═══ INPUT DATA ═══

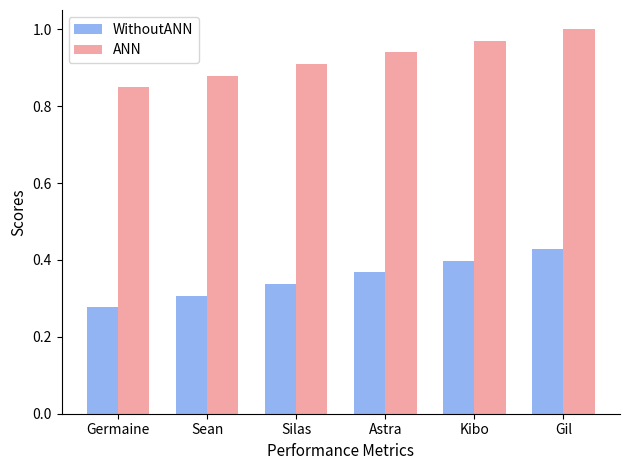

Rank the series at Silas from highest to lowest value.

ANN, WithoutANN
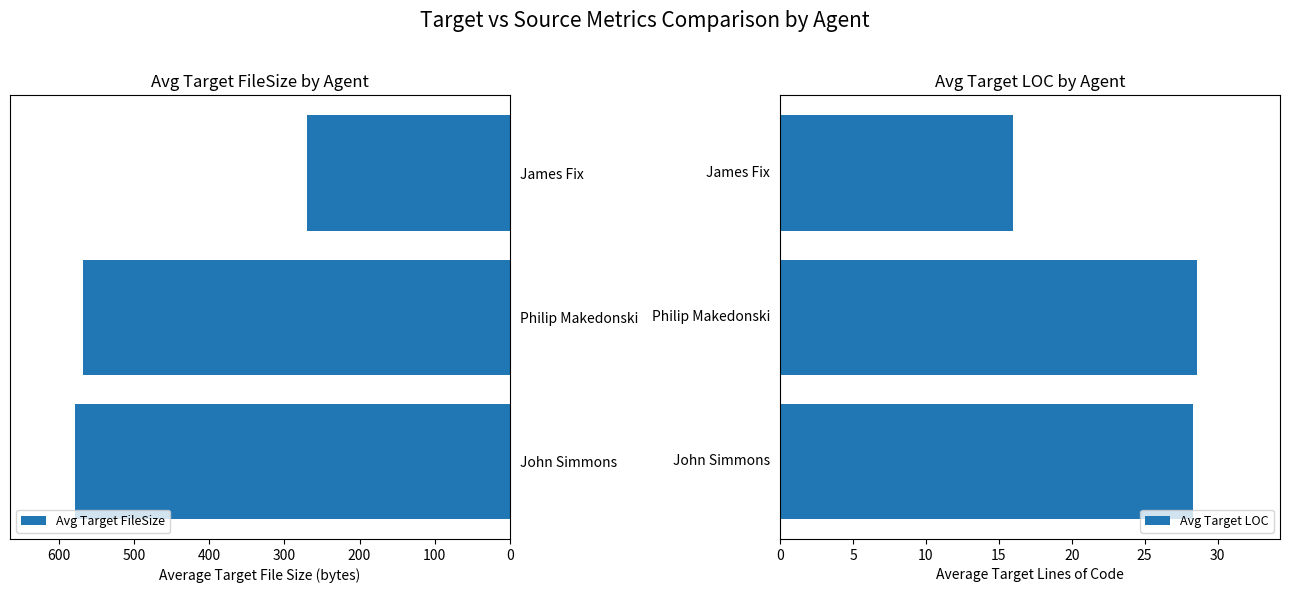

What is the difference between the maximum and minimum values in the Avg Target LOC series?

12.6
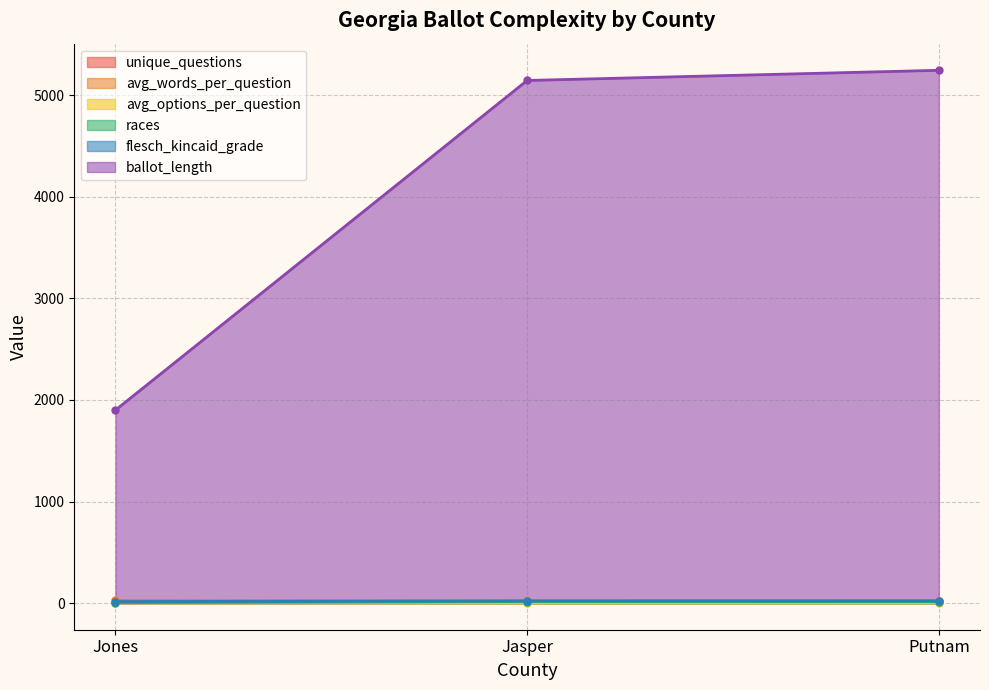

Reading left to right, transcribe all the data shown in this chart.

unique_questions: 7.0	18.0	17.0
avg_words_per_question: 26.0	22.9	24.2
avg_options_per_question: 2.1	1.4	1.7
races: 4.0	15.0	14.0
flesch_kincaid_grade: 15.1	21.5	21.8
ballot_length: 1900.0	5146.0	5246.0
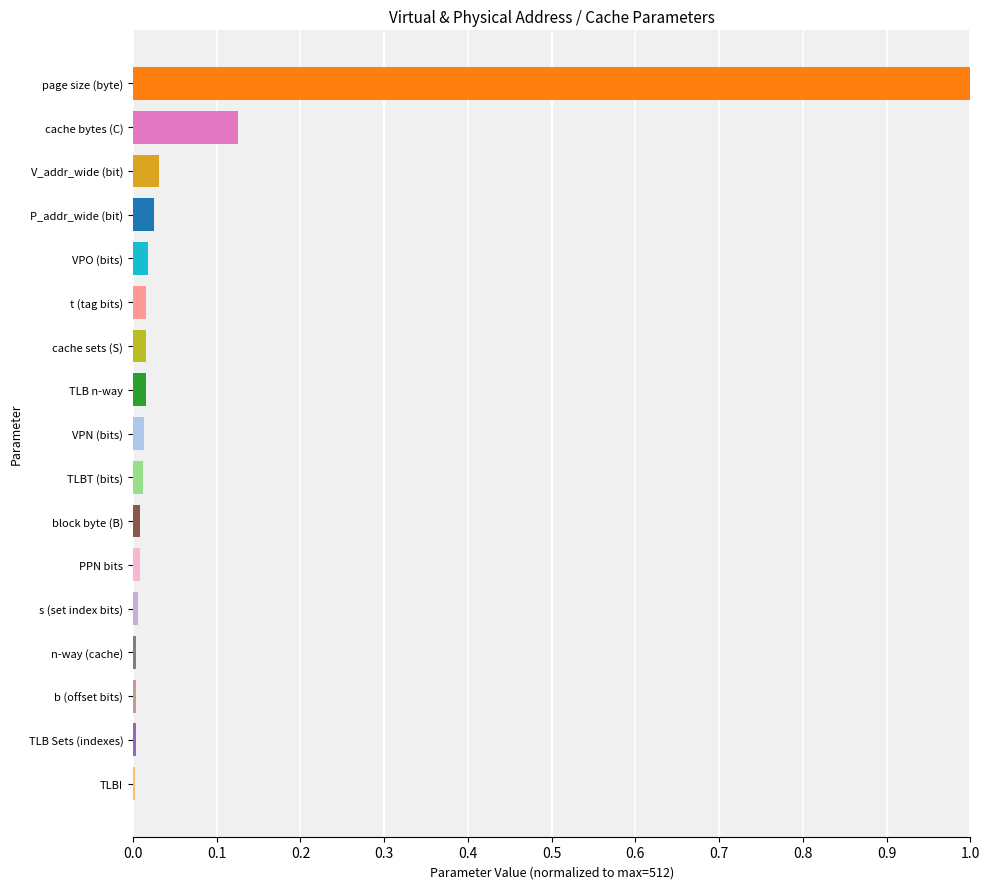

Are the bars horizontal?

Yes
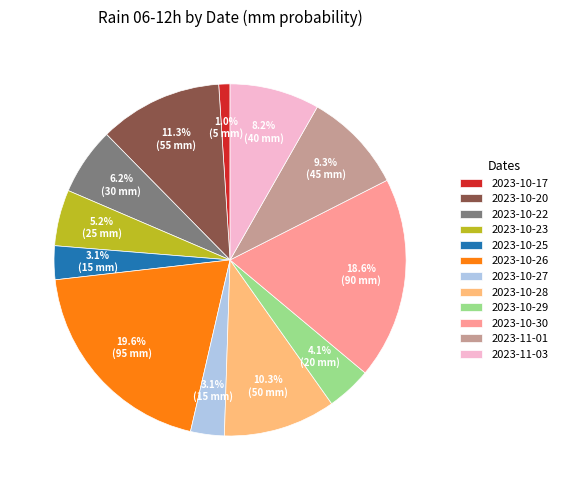

Which slice is the smallest?

2023-10-17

═══

**INSTRUCTIONS TO FOLLOW:** Repeat every entry above word for word, leaving out the pictures.

**YOUR RESPONSE:**
Rank the series at Silas from highest to lowest value.

ANN, WithoutANN

What is the difference between the maximum and minimum values in the Avg Target LOC series?

12.6

Reading left to right, transcribe all the data shown in this chart.

unique_questions: 7.0	18.0	17.0
avg_words_per_question: 26.0	22.9	24.2
avg_options_per_question: 2.1	1.4	1.7
races: 4.0	15.0	14.0
flesch_kincaid_grade: 15.1	21.5	21.8
ballot_length: 1900.0	5146.0	5246.0

Are the bars horizontal?

Yes

Which slice is the smallest?

2023-10-17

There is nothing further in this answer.